● **Problem to work on**
Below is a listing to transcribe in full and exactly; keep the pictures out.

● **Collected material**
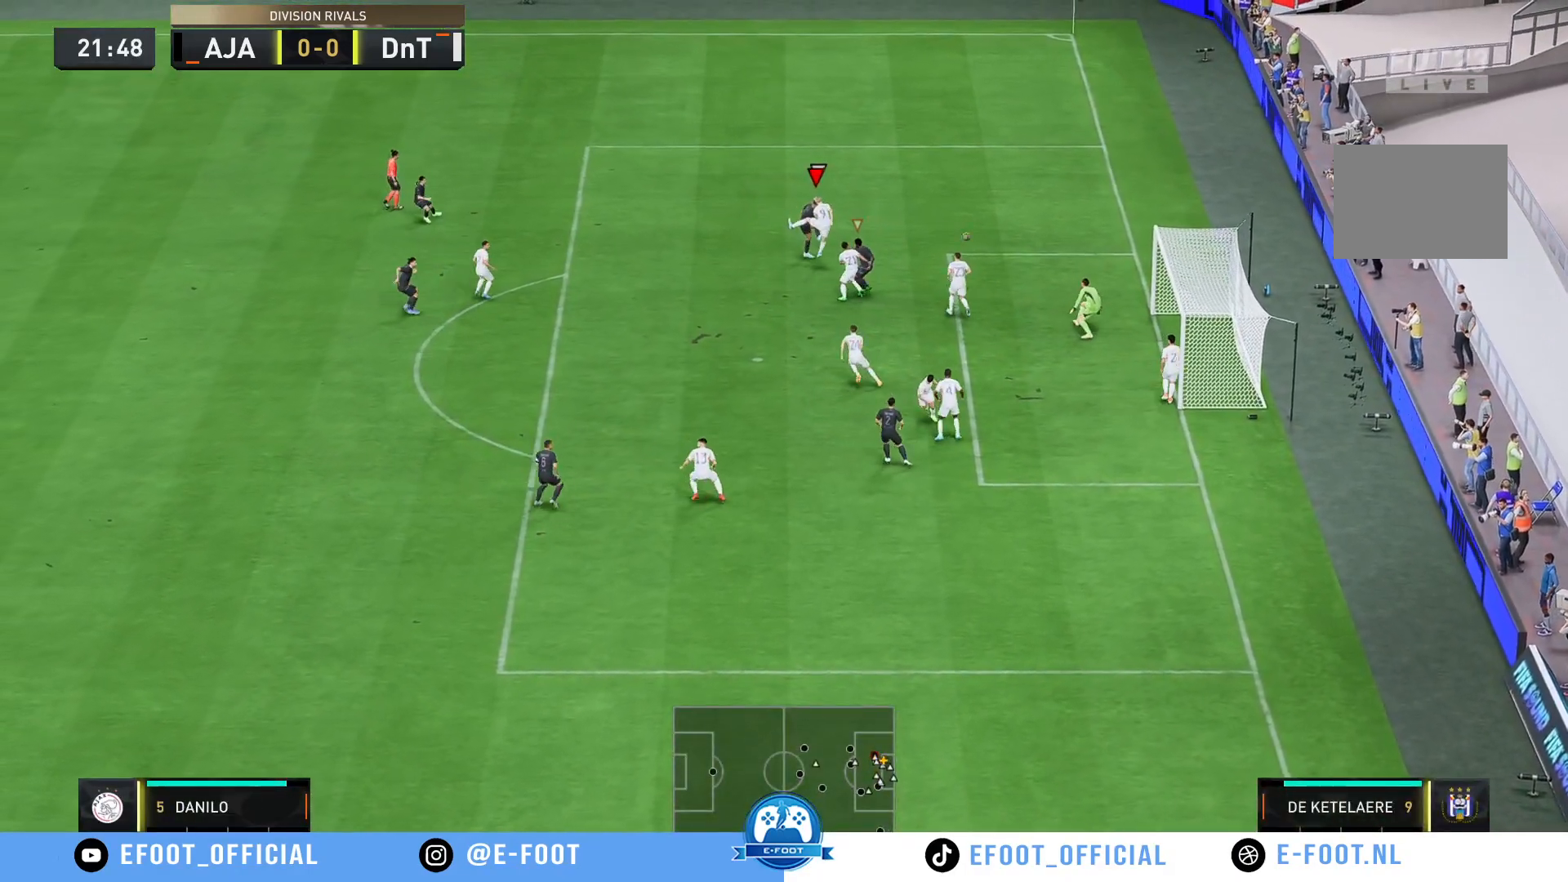
{"buttons": [], "left_stick": "down-right", "right_stick": "center", "events": []}
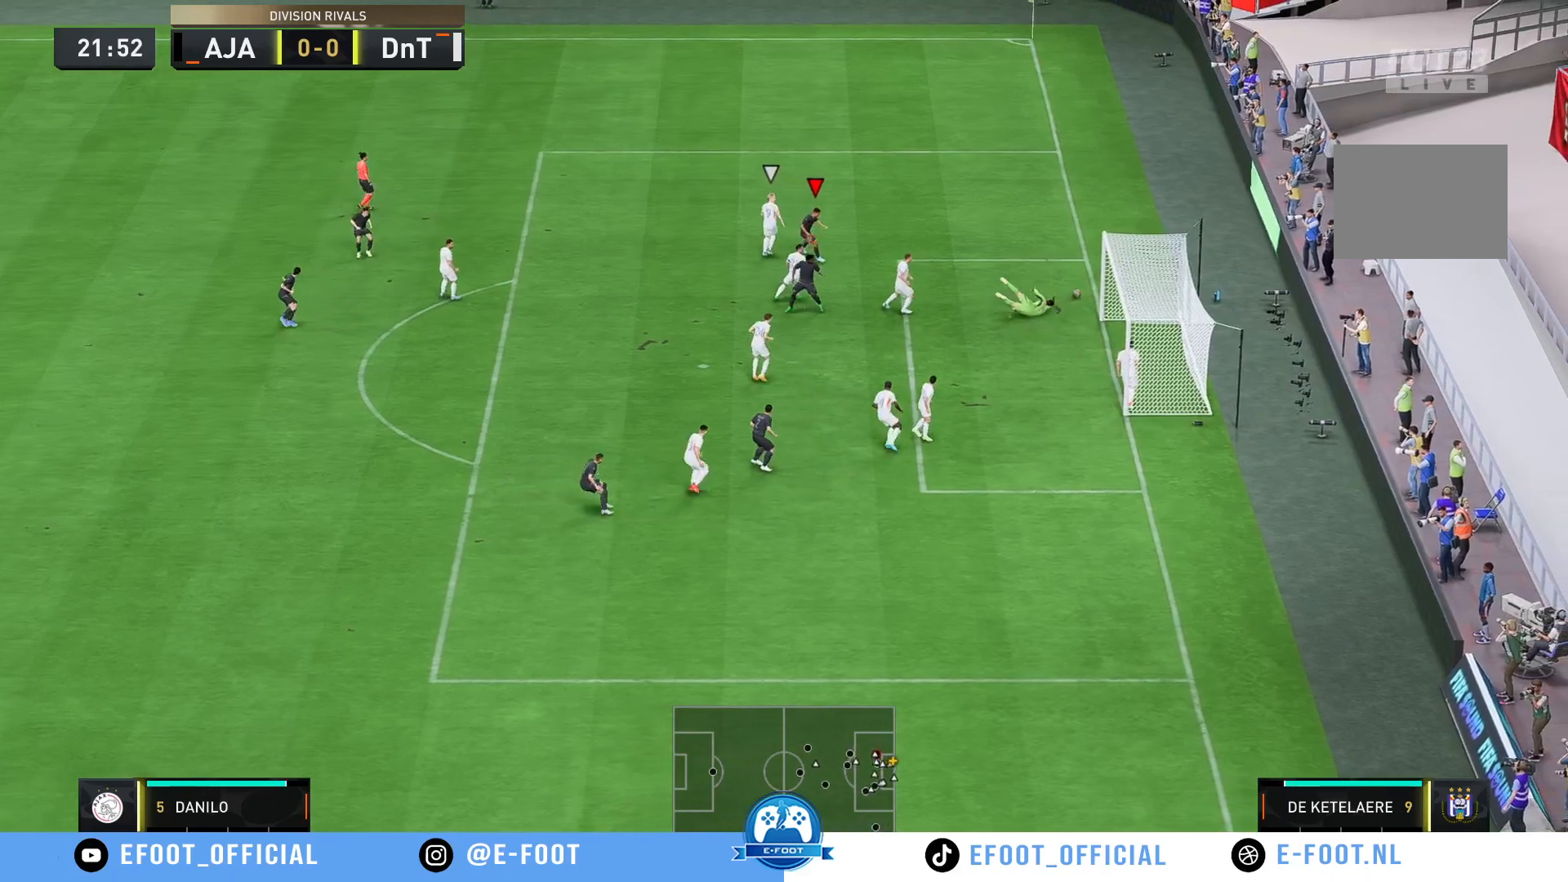
{"buttons": [], "left_stick": "center", "right_stick": "center", "events": [[200, "left_stick", "right"], [467, "left_stick", "center"]]}
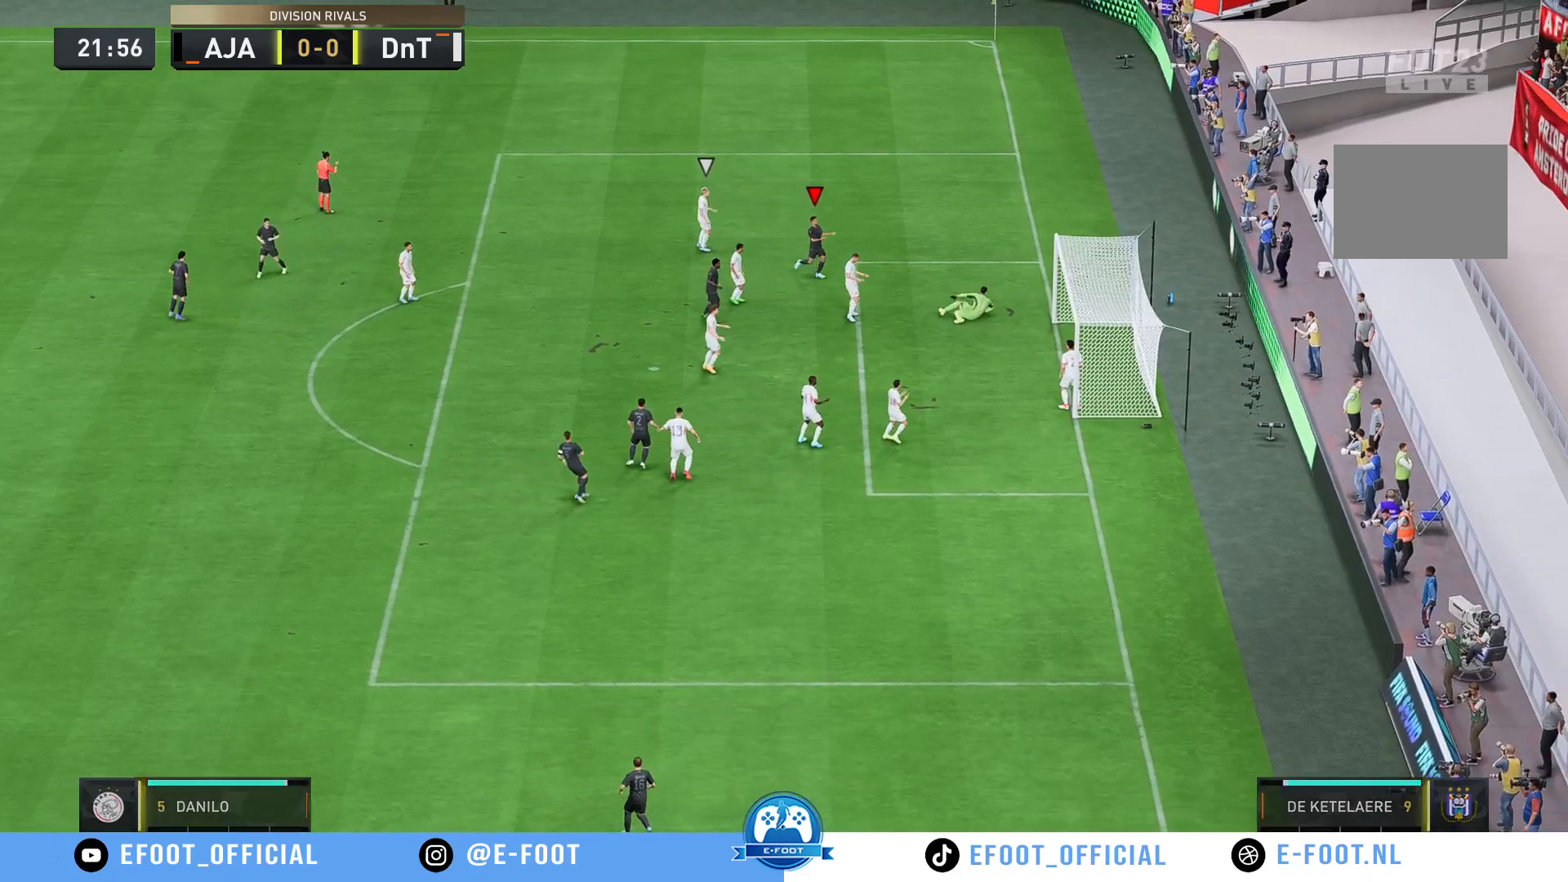
{"buttons": [], "left_stick": "center", "right_stick": "center", "events": []}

● **Written solution**
{"buttons": [], "left_stick": "down-right", "right_stick": "center", "events": []}
{"buttons": [], "left_stick": "center", "right_stick": "center", "events": [[200, "left_stick", "right"], [467, "left_stick", "center"]]}
{"buttons": [], "left_stick": "center", "right_stick": "center", "events": []}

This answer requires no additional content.